INPUT FOR THIS TASK Start Marker

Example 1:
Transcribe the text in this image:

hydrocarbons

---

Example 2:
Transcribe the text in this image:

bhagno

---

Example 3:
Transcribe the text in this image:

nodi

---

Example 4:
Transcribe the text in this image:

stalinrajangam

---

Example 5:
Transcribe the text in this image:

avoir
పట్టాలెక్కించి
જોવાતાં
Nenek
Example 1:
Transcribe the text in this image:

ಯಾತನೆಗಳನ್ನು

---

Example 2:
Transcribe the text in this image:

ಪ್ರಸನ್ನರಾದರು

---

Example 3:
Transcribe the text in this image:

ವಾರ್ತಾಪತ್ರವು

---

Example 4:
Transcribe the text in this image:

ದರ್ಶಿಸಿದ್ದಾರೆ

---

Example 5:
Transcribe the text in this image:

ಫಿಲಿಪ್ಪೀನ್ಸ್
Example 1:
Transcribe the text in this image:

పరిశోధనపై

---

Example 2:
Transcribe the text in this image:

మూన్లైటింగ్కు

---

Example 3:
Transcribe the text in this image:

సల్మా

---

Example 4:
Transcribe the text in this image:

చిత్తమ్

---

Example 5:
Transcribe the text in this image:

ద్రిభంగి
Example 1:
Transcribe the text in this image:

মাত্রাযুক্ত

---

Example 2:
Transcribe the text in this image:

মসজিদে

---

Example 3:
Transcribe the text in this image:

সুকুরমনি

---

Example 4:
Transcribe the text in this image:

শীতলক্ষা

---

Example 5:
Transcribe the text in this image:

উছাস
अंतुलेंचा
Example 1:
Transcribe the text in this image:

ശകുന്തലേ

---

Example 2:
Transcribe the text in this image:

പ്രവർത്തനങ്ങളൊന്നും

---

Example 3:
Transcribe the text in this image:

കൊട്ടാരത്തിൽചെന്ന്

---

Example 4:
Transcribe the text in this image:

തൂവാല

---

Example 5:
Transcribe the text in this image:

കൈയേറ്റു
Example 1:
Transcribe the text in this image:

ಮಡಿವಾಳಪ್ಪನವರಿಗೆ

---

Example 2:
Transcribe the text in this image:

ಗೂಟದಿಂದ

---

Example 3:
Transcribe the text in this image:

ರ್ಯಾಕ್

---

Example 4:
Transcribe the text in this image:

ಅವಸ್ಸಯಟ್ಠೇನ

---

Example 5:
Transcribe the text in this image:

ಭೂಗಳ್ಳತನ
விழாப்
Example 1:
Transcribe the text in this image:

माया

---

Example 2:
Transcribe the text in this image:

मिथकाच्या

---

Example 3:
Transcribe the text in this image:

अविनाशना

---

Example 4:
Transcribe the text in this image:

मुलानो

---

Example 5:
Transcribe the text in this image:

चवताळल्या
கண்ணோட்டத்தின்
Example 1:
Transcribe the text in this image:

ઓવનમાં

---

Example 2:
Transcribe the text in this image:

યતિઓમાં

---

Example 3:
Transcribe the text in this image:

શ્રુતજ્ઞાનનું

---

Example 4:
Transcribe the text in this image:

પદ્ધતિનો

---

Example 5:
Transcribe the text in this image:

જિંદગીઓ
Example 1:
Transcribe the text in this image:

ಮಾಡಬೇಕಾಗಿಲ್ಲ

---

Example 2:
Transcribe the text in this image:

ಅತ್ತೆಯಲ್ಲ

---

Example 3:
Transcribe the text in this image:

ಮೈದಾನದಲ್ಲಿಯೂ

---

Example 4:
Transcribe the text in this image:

INPUT FOR THIS TASK End Marker

> _ASSIGNMENT_:
Give back each entry exactly as it was written.

> _SOLUTION FOR THIS EXERCISE_:
Example 1:
Transcribe the text in this image:

hydrocarbons

---

Example 2:
Transcribe the text in this image:

bhagno

---

Example 3:
Transcribe the text in this image:

nodi

---

Example 4:
Transcribe the text in this image:

stalinrajangam

---

Example 5:
Transcribe the text in this image:

avoir
పట్టాలెక్కించి
જોવાતાં
Nenek
Example 1:
Transcribe the text in this image:

ಯಾತನೆಗಳನ್ನು

---

Example 2:
Transcribe the text in this image:

ಪ್ರಸನ್ನರಾದರು

---

Example 3:
Transcribe the text in this image:

ವಾರ್ತಾಪತ್ರವು

---

Example 4:
Transcribe the text in this image:

ದರ್ಶಿಸಿದ್ದಾರೆ

---

Example 5:
Transcribe the text in this image:

ಫಿಲಿಪ್ಪೀನ್ಸ್
Example 1:
Transcribe the text in this image:

పరిశోధనపై

---

Example 2:
Transcribe the text in this image:

మూన్లైటింగ్కు

---

Example 3:
Transcribe the text in this image:

సల్మా

---

Example 4:
Transcribe the text in this image:

చిత్తమ్

---

Example 5:
Transcribe the text in this image:

ద్రిభంగి
Example 1:
Transcribe the text in this image:

মাত্রাযুক্ত

---

Example 2:
Transcribe the text in this image:

মসজিদে

---

Example 3:
Transcribe the text in this image:

সুকুরমনি

---

Example 4:
Transcribe the text in this image:

শীতলক্ষা

---

Example 5:
Transcribe the text in this image:

উছাস
अंतुलेंचा
Example 1:
Transcribe the text in this image:

ശകുന്തലേ

---

Example 2:
Transcribe the text in this image:

പ്രവർത്തനങ്ങളൊന്നും

---

Example 3:
Transcribe the text in this image:

കൊട്ടാരത്തിൽചെന്ന്

---

Example 4:
Transcribe the text in this image:

തൂവാല

---

Example 5:
Transcribe the text in this image:

കൈയേറ്റു
Example 1:
Transcribe the text in this image:

ಮಡಿವಾಳಪ್ಪನವರಿಗೆ

---

Example 2:
Transcribe the text in this image:

ಗೂಟದಿಂದ

---

Example 3:
Transcribe the text in this image:

ರ್ಯಾಕ್

---

Example 4:
Transcribe the text in this image:

ಅವಸ್ಸಯಟ್ಠೇನ

---

Example 5:
Transcribe the text in this image:

ಭೂಗಳ್ಳತನ
விழாப்
Example 1:
Transcribe the text in this image:

माया

---

Example 2:
Transcribe the text in this image:

मिथकाच्या

---

Example 3:
Transcribe the text in this image:

अविनाशना

---

Example 4:
Transcribe the text in this image:

मुलानो

---

Example 5:
Transcribe the text in this image:

चवताळल्या
கண்ணோட்டத்தின்
Example 1:
Transcribe the text in this image:

ઓવનમાં

---

Example 2:
Transcribe the text in this image:

યતિઓમાં

---

Example 3:
Transcribe the text in this image:

શ્રુતજ્ઞાનનું

---

Example 4:
Transcribe the text in this image:

પદ્ધતિનો

---

Example 5:
Transcribe the text in this image:

જિંદગીઓ
Example 1:
Transcribe the text in this image:

ಮಾಡಬೇಕಾಗಿಲ್ಲ

---

Example 2:
Transcribe the text in this image:

ಅತ್ತೆಯಲ್ಲ

---

Example 3:
Transcribe the text in this image:

ಮೈದಾನದಲ್ಲಿಯೂ

---

Example 4:
Transcribe the text in this image:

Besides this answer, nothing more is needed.